Muchos jóvenes judíos habían dado su vida contra los enemigos de Israel. Sus vidas habían quedado destruidas repentinamente. No podía ser que estos fieles no recibieran de alguna manera una recompensa. Para el israelita la vida longeva era un regalo de Dios. ¿Qué pasaba con estos mártires? En algún lugar Dios les salvaría de esta injusticia. En ese momento surge la idea de la resurrección.

Los cristianos recogen esa herencia y también la de otros pueblos y elaboraron una esperanza más allá de la muerte. Por supuesto el argumento más decisivo es la resurrección de Jesús.
Pero aun así, en esos momentos, seguirán existiendo muchas incertidumbres, incluso algunos temores. No tenemos un «saber», como si habláramos de cualquier cosa estudiada. Tenemos un «creer», un «confiar». En el fondo no es que confiemos en «un más allá» sino que confiamos en Dios. Es asunto suyo. No está en nuestras manos el control de este evento. Por eso confiamos en Otro.

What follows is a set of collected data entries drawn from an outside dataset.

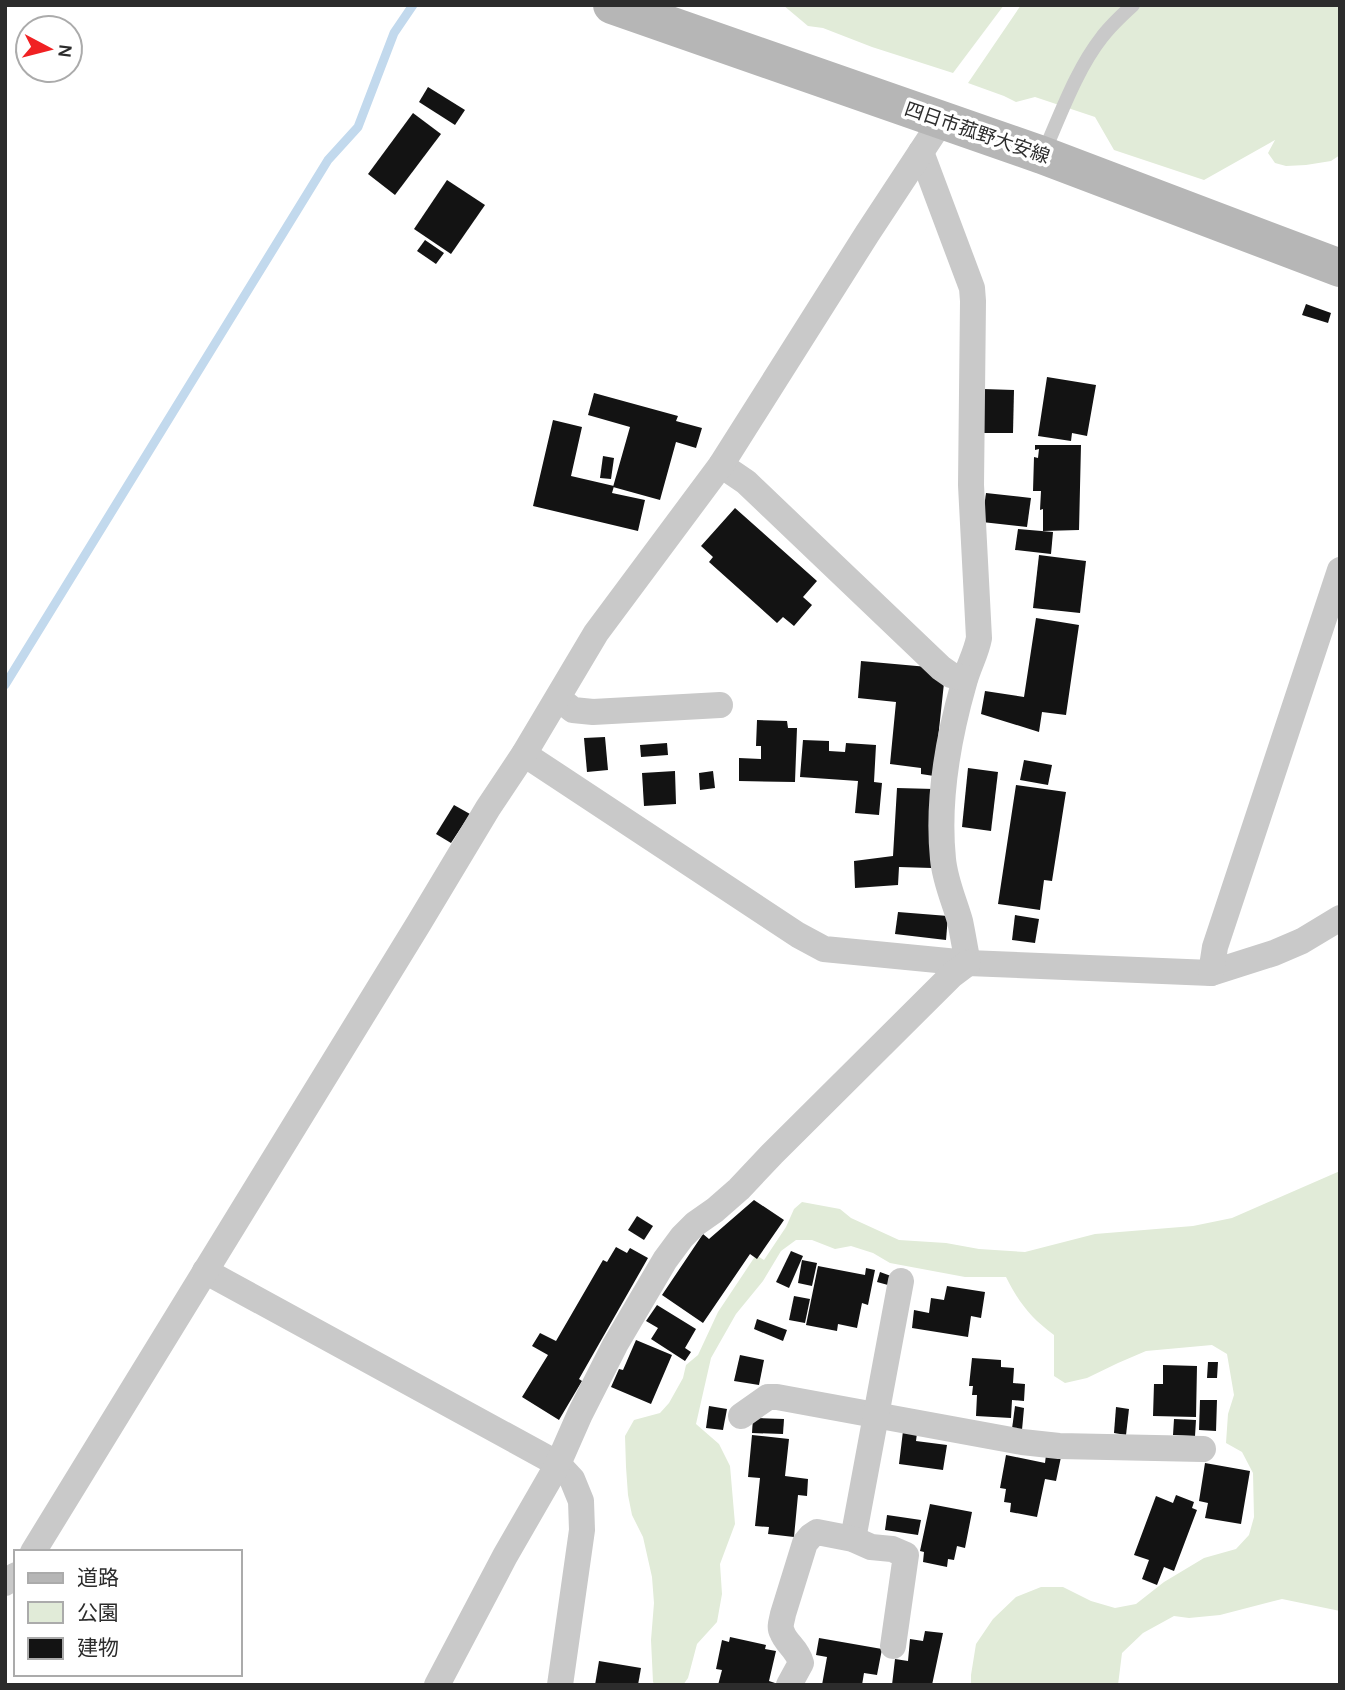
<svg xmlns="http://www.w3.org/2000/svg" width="1345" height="1690" viewBox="0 0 1345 1690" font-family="Karla,'Noto Sans JP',sans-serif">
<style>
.green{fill:#e1ebd8}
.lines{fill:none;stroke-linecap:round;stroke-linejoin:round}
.stream{stroke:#c2d9ed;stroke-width:9}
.building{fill:#131313}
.service{stroke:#c9c9c9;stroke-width:14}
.minor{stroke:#c9c9c9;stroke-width:26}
.secondary{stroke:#b6b6b6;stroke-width:38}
.labels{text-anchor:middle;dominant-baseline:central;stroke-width:7;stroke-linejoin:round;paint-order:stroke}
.street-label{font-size:19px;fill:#2c2c2c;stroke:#fff}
</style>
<rect width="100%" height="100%" fill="#fff"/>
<g class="green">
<path d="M783 5H1004L953 73 872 47 823 28 808 26Z"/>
<path d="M1021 5H1340V155L1331 161 1306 165 1286 166 1275 163 1268 153 1275 140 1204 180 1114 150 1095 117 1035 97 1016 102 1004 96 968 83Z"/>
<path d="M1340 1171V1611L1282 1599 1220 1615 1189 1618 1174 1616 1143 1633 1122 1653 1118 1685H971V1675L976 1644 993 1619 1016 1597 1041 1587H1063L1091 1601 1115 1608 1136 1604 1164 1582 1204 1558 1236 1549 1249 1535 1254 1517 1253 1473 1242 1452 1226 1443 1228 1414 1234 1395 1227 1354 1212 1345 1146 1351 1118 1363 1087 1378 1065 1383 1054 1376V1335C1031 1318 1019 1303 1006 1277H965L890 1263 873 1253 851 1246 835 1249 812 1240H796L781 1251 763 1281 736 1314 711 1358 696 1424 719 1444 730 1466 735 1524 720 1564 722 1594 717 1622 697 1644 688 1678 683 1685H655L653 1682 651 1640 654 1603 652 1577 643 1537 632 1515 628 1495 626 1467 625 1436 634 1420 660 1413 669 1403 683 1378 686 1365 698 1355 718 1312 756 1255 764 1260 786 1227 794 1209 802 1202 840 1209 851 1218 899 1240 946 1243 979 1249 1025 1252 1095 1234 1193 1226 1232 1218Z"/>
</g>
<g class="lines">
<path class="stream" d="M5 685 328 160 358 127 394 33 413 5"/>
</g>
<g class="building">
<path d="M428 87 465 110 455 125 419 102Z"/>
<path d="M413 113 441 134 395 195 368 174Z"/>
<path d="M447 180 485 205 451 254 414 229Z"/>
<path d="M425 240 444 253 436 264 417 251Z"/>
<path d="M1306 304 1331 313 1328 323 1302 315Z"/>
<path d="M1047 377 1096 385 1087 436 1072 433 1071 441 1038 436Z"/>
<path d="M983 389 1014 390 1013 433H983Z"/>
<path d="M594 393 678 416 676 421 702 428 696 448 676 442 660 500 613 487 630 427 588 415Z"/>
<path d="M553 420 582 427 571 476 614 486 612 493 645 500 638 531 533 506Z"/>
<path d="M1035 445H1081L1079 530 1043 531V509L1040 510 1041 491H1033L1034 457 1038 458 1039 449 1035 450Z"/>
<path d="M603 456 614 458 611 479 600 478Z"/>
<path d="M986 493 1031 498 1027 527 982 522Z"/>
<path d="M735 508 817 581 803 597 812 605 794 626 783 617 777 623 709 562 713 557 701 546Z"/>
<path d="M1018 529 1053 532 1051 554 1015 550Z"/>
<path d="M1039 555 1086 561 1080 613 1033 608Z"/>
<path d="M1036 618 1079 625 1066 715 1042 712 1039 732 981 714 985 691 1024 697Z"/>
<path d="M861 661 928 667 944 683 934 776 921 774V768L890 764 896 702 858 698Z"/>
<path d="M757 720 787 721 788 728H797L795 782 739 781V758L761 759V746H756Z"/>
<path d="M605 737 608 770 587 772 584 738Z"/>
<path d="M803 740 829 741V751L845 752 846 743 876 745 874 782 882 783 879 815 855 813 858 781 800 777Z"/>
<path d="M667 743 668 755 641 757 640 745Z"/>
<path d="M1024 760 1052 765 1048 785 1020 780Z"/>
<path d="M968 768 998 772 991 831 962 827Z"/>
<path d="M675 771 676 804 644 806 642 773Z"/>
<path d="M713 771 715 788 700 790 699 773Z"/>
<path d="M1016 785 1066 792 1052 881 1044 880 1040 910 998 904Z"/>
<path d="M897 788 934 789 932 868 899 867 898 885 855 888 854 861 893 856Z"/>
<path d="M454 805 470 814 451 843 436 834Z"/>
<path d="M898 912 948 916 946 940 895 934Z"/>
<path d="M1015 915 1039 919 1035 943 1012 940Z"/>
<path d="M754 1200 784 1220 757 1259 750 1254 703 1323 662 1295 703 1234 709 1239Z"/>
<path d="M637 1216 653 1226 644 1240 628 1230Z"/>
<path d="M616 1247 627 1253 630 1248 648 1258 579 1379 582 1381 559 1420 522 1397 548 1355 532 1346 540 1333 556 1341 603 1260 607 1262Z"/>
<path d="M791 1251 803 1256 789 1288 776 1282Z"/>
<path d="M802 1260 817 1263 812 1286 798 1283Z"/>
<path d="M818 1266 865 1275 866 1268 875 1270 868 1305 862 1303 857 1328 838 1324 837 1331 806 1325Z"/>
<path d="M880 1272 891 1276 888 1285 877 1282Z"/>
<path d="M947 1286 985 1292 981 1318 971 1316 968 1337 912 1328 914 1310 929 1313 931 1298 944 1300Z"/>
<path d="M794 1296 810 1299 805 1323 789 1320Z"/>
<path d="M657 1305 696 1329 685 1348 691 1352 685 1361 651 1339 658 1328 646 1321Z"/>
<path d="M757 1319 787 1330 783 1341 754 1329Z"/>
<path d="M636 1340 672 1355 651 1404 611 1387 619 1369 623 1370Z"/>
<path d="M740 1355 764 1360 759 1385 734 1381Z"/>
<path d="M972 1358 1001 1360V1367L1014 1368 1013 1383 1025 1384 1024 1401 1012 1400 1011 1418 976 1416 977 1395H972L973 1386H969Z"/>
<path d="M1208 1362H1218L1217 1378H1207Z"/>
<path d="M1163 1365 1197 1366 1196 1417 1153 1416 1154 1384H1163Z"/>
<path d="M1200 1400H1217L1216 1431 1199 1430Z"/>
<path d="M709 1406 727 1409 723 1430 706 1428Z"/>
<path d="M1015 1406 1024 1408 1022 1430 1012 1429Z"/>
<path d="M1116 1407 1129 1409 1126 1435 1114 1433Z"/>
<path d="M753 1418 784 1419 783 1434 752 1433Z"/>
<path d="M1174 1419 1196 1420 1195 1436 1173 1435Z"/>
<path d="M903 1431 917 1433 916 1441 947 1445 943 1470 899 1464Z"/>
<path d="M752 1435 789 1439 785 1476 808 1479 807 1496 798 1495 794 1537 768 1534 769 1527 755 1526 760 1478 748 1477Z"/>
<path d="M1006 1455 1045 1463 1046 1455 1061 1457 1056 1481 1045 1479 1037 1517 1010 1512 1011 1503 1004 1502 1006 1489 1000 1488Z"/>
<path d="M1205 1463 1250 1471 1241 1524 1205 1518 1208 1503 1199 1501Z"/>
<path d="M1176 1495 1194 1502 1192 1508 1197 1510 1174 1571 1164 1567 1157 1585 1142 1579 1149 1560 1134 1555 1156 1496 1173 1503Z"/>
<path d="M930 1504 972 1512 965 1548 957 1546 954 1560 948 1559 947 1567 923 1562 924 1552 920 1551Z"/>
<path d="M887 1515 921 1520 918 1535 885 1530Z"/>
<path d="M925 1631 943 1633 932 1685H892L895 1659 908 1661 910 1639 923 1641Z"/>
<path d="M730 1637 766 1645 765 1649 776 1651 769 1681 781 1685H718L722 1670 716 1669 722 1640 729 1642Z"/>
<path d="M819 1638 882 1649 877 1675 864 1673 862 1685H822L827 1657 816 1655Z"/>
<path d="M599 1661 641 1668 638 1685H595Z"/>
</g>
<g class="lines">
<path class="service" d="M1043 154C1060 116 1076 70 1102 37 1111 25 1122 15 1133 5"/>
<g class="minor">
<path d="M921 152 972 288 973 301 971 485 979 638C976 654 968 667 964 683 948 739 937 800 943 859 945 881 954 900 960 921 963 935 965 949 968 963"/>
<path d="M721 465 746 482 941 668 951 675 965 678"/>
<path d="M558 698 573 710 593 712 720 705"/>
<path d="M524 754 798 935 824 949 968 963 1211 973 1274 953 1302 941 1340 918"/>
<path d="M1211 973 1215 947 1340 570"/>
<path d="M205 1271 558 1464 572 1479 581 1501 582 1530 560 1685"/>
<path d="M741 1416 768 1397H777L1022 1442 1059 1446 1203 1449"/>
<path d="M853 1539 901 1281"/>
<path d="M33 1552 419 923 488 808 524 754 596 633 721 465 867 234 942 120"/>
<path d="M5 1583 16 1575"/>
<path d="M437 1685 505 1556 558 1464 580 1414 615 1345 665 1260 682 1237 695 1224 715 1210 739 1189 772 1154 952 975 968 963"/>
<path d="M789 1685 801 1663C797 1648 786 1644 782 1632 779 1627 782 1620 783 1614L805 1543 811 1536 817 1532 853 1539 871 1547 892 1549 906 1555 893 1646"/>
</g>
<path class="secondary" d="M612 5 1042 155 1340 268"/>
</g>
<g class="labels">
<g class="street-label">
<text transform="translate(977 133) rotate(19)">四日市菰野大安線</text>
</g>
</g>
<rect width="1345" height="1690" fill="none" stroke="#2c2c2c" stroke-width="14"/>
<rect x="14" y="1550" width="228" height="126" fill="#ffffff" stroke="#ababab" stroke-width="2"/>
<rect x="28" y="1573" width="35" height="10" fill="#b6b6b6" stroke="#ababab" stroke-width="2"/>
<text x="77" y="1585" font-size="21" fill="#2c2c2c">道路</text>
<rect x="28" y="1602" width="35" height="21" fill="#e1ebd8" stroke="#ababab" stroke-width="2"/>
<text x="77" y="1620" font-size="21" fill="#2c2c2c">公園</text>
<rect x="28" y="1638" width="35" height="21" fill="#131313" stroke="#ababab" stroke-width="2"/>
<text x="77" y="1655" font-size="21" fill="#2c2c2c">建物</text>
<g transform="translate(49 49) rotate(97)"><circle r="33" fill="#ffffff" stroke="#ababab" stroke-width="2"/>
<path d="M0-5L12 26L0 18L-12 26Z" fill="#f02123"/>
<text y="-10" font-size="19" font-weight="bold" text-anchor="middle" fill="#2c2c2c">N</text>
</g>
</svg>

Así que sugiero que hagamos otra pregunta. Quizás podemos preguntarnos algo que sí está bajo nuestro control, al menos hasta cierto punto. Una pregunta que podamos dar una respuesta posible. Algo que está a nuestro alcance, que podemos reconocer, que podemos decir. Sin negar la confianza en Dios, podemos plantear la siguiente cuestión:

¿He vivido la vida verdadera? ¿Qué he hecho yo con esa vida que me ha sido dada? ¿Mereció la pena vivir?

Como discípulos de Jesús, buscamos en él un criterio para poder responder. Porque en la hora final, lo que se revela es cómo hemos vivido. Además tenemos una ventaja con esta pregunta. No sólo porque podemos contestarla, sino porque no hace falta llegar al final de los días para responderla. Podemos hacerla hoy, ahora mismo. ¿Estoy viviendo la Vida verdadera?

Jesús nos dice que la vida eterna empieza aquí. Es en esta vida que debo encontrarme con Jesús, oír su llamada, decidir seguirle, apostar por su reino. Y en eso consiste la Vida Verdadera. Seguir a Jesús. Caminar tras él en ese proyecto de una nueva humanidad, donde las relaciones entre las personas se basarán en la Justicia y la Compasión. Seguirle en el compromiso de aliviar el sufrimiento, de luchar contra las injusticias, de derribar las barreras que despersonalizan y excluyen. Es ponerse a la escucha de la Voz que anuncia a un Dios misericordioso, que no exige el cumplimientos de ritos y normas, sino que nos llama a la hermandad entre las personas, a la igualdad y a la compasión. Cuando lleguemos a la cita final podemos ampliar la Pregunta:

¿He amado? ¿He seguido al Maestro?

Entonces podremos decir sin temor: ¡Todo mereció la pena! Ahora queda… la confianza.